• TASK INSTRUCTIONS
Replace "furious" with "enraged" in the records from their first line through the line containing "When King David", inclusive, and write out those lines with nothing else changed.

++++ GIVEN RECORDS ++++

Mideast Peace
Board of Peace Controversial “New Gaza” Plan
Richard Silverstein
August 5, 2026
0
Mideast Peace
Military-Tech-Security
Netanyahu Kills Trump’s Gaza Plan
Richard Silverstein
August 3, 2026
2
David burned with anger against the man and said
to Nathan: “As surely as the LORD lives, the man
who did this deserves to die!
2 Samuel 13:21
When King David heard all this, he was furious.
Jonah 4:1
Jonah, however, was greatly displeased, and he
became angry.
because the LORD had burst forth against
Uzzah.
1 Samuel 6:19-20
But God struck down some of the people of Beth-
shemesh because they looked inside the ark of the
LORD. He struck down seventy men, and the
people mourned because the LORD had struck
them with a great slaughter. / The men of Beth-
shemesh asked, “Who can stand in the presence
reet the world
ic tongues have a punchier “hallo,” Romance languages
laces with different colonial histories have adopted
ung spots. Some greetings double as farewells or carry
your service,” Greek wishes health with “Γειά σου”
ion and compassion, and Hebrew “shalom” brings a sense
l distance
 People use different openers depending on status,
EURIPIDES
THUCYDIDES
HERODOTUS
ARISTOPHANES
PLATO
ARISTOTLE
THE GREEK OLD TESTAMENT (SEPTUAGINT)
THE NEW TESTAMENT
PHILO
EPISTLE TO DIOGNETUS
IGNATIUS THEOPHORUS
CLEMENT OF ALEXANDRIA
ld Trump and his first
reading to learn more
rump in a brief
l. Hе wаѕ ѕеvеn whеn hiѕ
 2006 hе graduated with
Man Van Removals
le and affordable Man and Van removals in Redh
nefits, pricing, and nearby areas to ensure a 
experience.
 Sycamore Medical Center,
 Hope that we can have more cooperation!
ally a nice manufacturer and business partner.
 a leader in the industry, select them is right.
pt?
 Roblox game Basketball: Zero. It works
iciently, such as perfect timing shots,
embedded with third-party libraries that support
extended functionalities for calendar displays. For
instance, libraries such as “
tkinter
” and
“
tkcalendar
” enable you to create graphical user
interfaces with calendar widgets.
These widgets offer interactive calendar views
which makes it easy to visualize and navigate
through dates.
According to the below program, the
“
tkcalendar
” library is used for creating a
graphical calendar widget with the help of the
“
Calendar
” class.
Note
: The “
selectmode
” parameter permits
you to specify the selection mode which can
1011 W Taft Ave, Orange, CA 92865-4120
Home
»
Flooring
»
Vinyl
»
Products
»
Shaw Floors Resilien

++++

• YOUR SOLUTION
Mideast Peace
Board of Peace Controversial “New Gaza” Plan
Richard Silverstein
August 5, 2026
0
Mideast Peace
Military-Tech-Security
Netanyahu Kills Trump’s Gaza Plan
Richard Silverstein
August 3, 2026
2
David burned with anger against the man and said
to Nathan: “As surely as the LORD lives, the man
who did this deserves to die!
2 Samuel 13:21
When King David heard all this, he was enraged.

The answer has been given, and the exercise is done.